Law School Discussion

please help a prospective law student

please help a prospective law student
« on: February 13, 2006, 01:19:09 PM »
For those who have successfully completed the application process:
What do you think is the best way to strengthen one's application beyond improving one's GPA or LSAT score? [Extracurriculars? Further Formal or Independent Study? Post-school work/volunteer experience? Something to improve one's uniqueness as a candidate? Something else?]

Re: please help a prospective law student
« Reply #1 on: February 13, 2006, 02:03:13 PM »
Think of improving your chances through a focus on non-academic factors in terms of decreasing marginal utlity. Law schools principally care about 3 things: LSAT, GPA, and whether you are black or hispanic. Putting in hours at "Lawyers for Retarded Midgets" is not likely to play a huge role - uness you are applying to a school with a particular focus, like St. Johns (PI), or VT Law, (Environmental).
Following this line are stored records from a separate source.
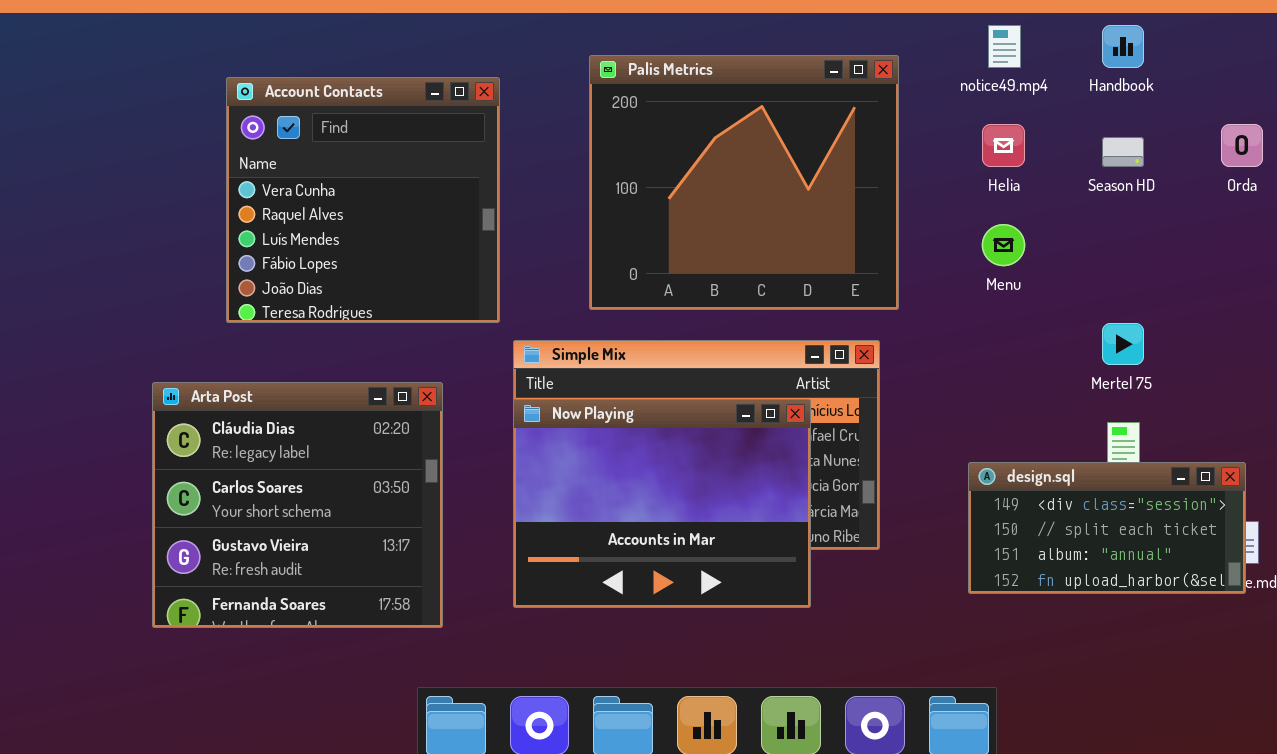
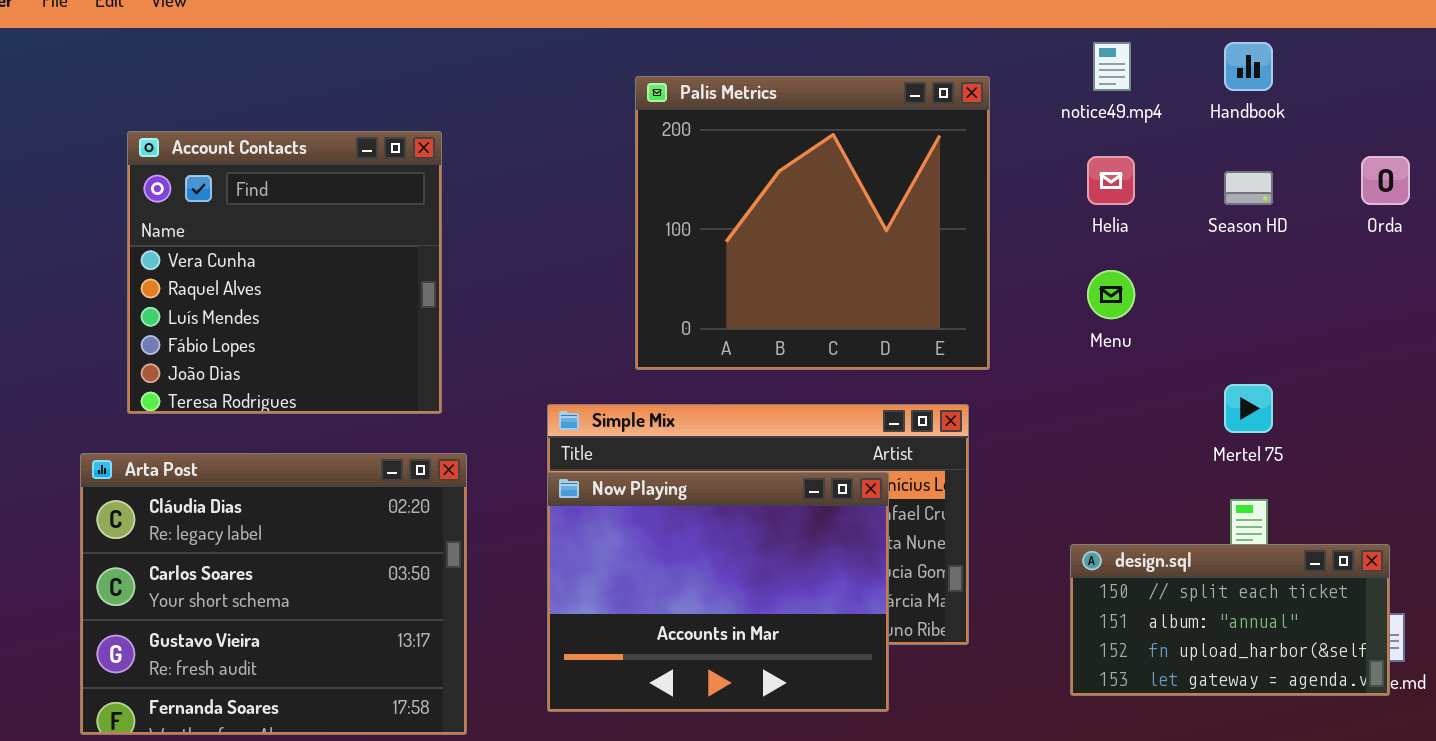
Account Contacts: [226,77,500,323] -> [127,131,442,414], moved
Arta Post: [152,382,443,628] -> [80,453,467,735], resized
design.sql: [968,462,1246,594] -> [1070,544,1390,696], scrolled down 1 row

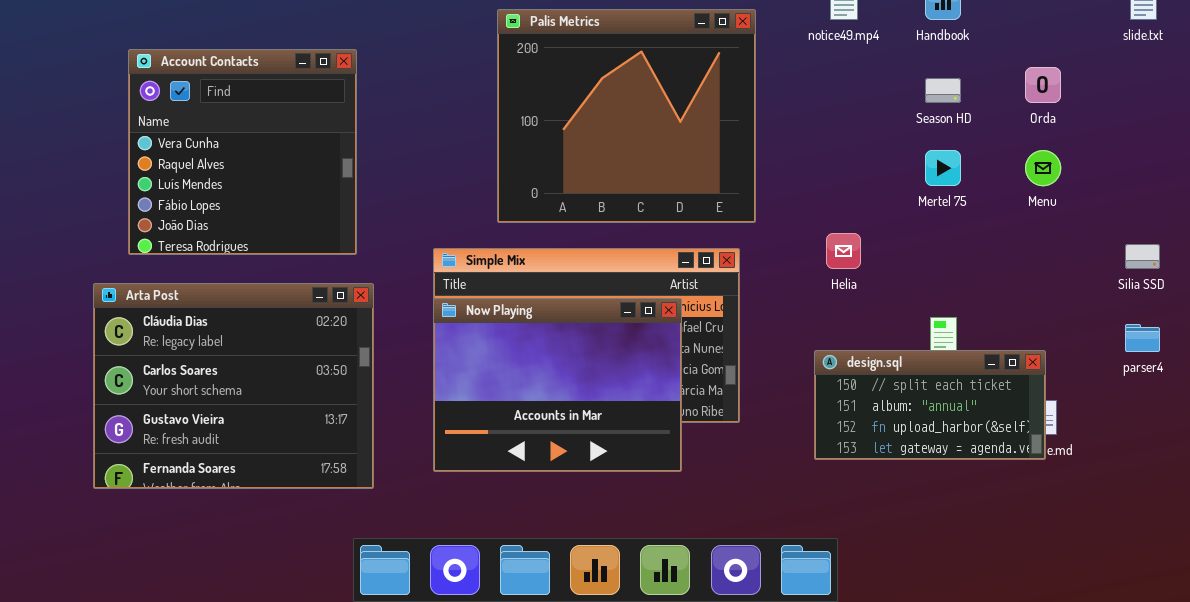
Helia: [1087,156,1135,205] -> [826,233,861,269], moved
Menu: [1087,270,1135,319] -> [1025,150,1061,186], moved
Mertel 75: [1224,384,1273,433] -> [925,150,961,186], moved

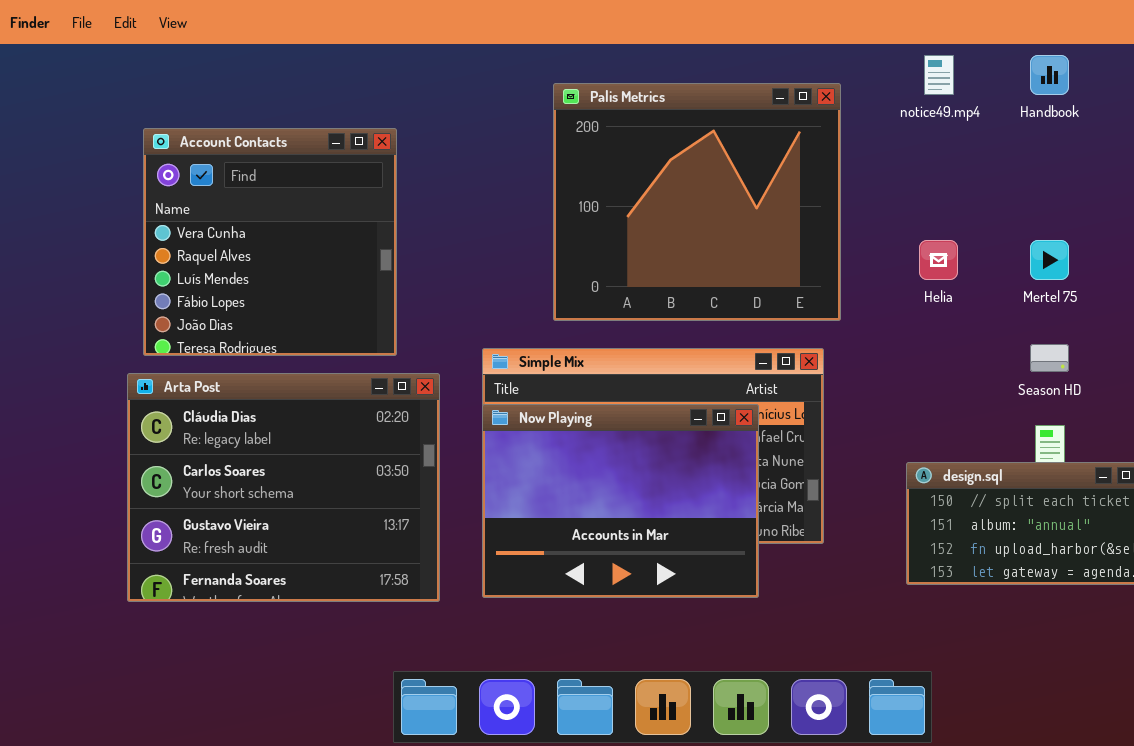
Season HD: [925,78,961,103] -> [1030,344,1069,372], moved
Helia: [826,233,861,269] -> [919,240,958,280], moved
Arta Post: [93,283,374,489] -> [127,373,440,602], moved

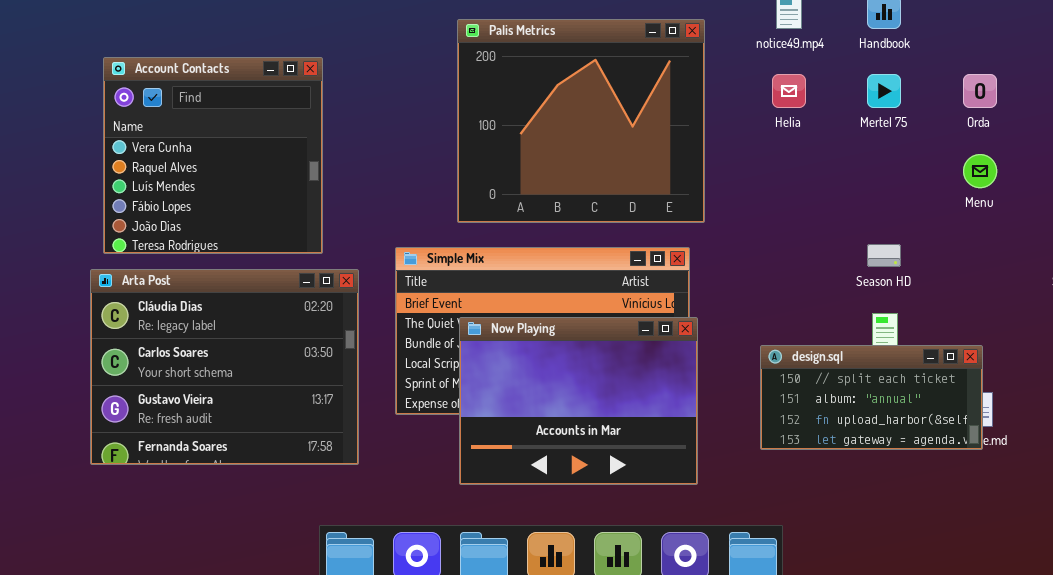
Helia: [919,240,958,280] -> [772,74,806,108], moved
Mertel 75: [1030,240,1069,280] -> [867,74,901,108], moved
Now Playing: [482,404,759,598] -> [459,317,698,485], moved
If there was something you could do beyond LSAT/GPA/Race to seriously affect your chances, odds are you already did it, and not because of the admissions process, e.g., fighting in the Iraq War, or something else equally rare for an applicant.

Also, did you really need 25 posts to say all that?

Re: please help a prospective law student
« Reply #2 on: February 13, 2006, 02:08:14 PM »
Holy crap man chill out on the multiple posting.  One thing at a time.  The best thing you can do (by far) when applying to law school is to raise your LSAT/GPA.  The next most important things are your resume or personal statement.  If you have been out of school for a while, then your resume probably trumps your personal statement in terms of importance.  Law schools will want to see that you have been employed in a good job and have achieved something.  The nature of the employment does not need to be related to law, but it may be a plus.  In this situation, a personal statement may want to point out why you want to study law.  

If you are straight out of undergrad, the quality of the personal statement probably trumps the importance of the resume, since a fresh graduate is not expected to have achieved much professionally.  A well-written personal statement is absolutely critical, and can make or break an application, since a lot of emphasis is placed on writing well in law school.  For resume-building, it looks better to be deeply involved in a couple activities as opposed to joining every membership you see and doing nothing in them.

For more advice, head over to the pre-law section of this site.  They are more focused on the application process.

Re: please help a prospective law student
« Reply #3 on: February 13, 2006, 02:27:10 PM »
Get Montauk's book and stop posting here.  Nobody here knows any better.


Re: please help a prospective law student
« Reply #4 on: February 13, 2006, 06:43:35 PM »
The short answer: not much. From this day forward, you are nothing but a name, a three digit score, and a handful of letters A through F. I'm kidding. But, in all kidding there's a grain of truth. Actually, a pretty big one here.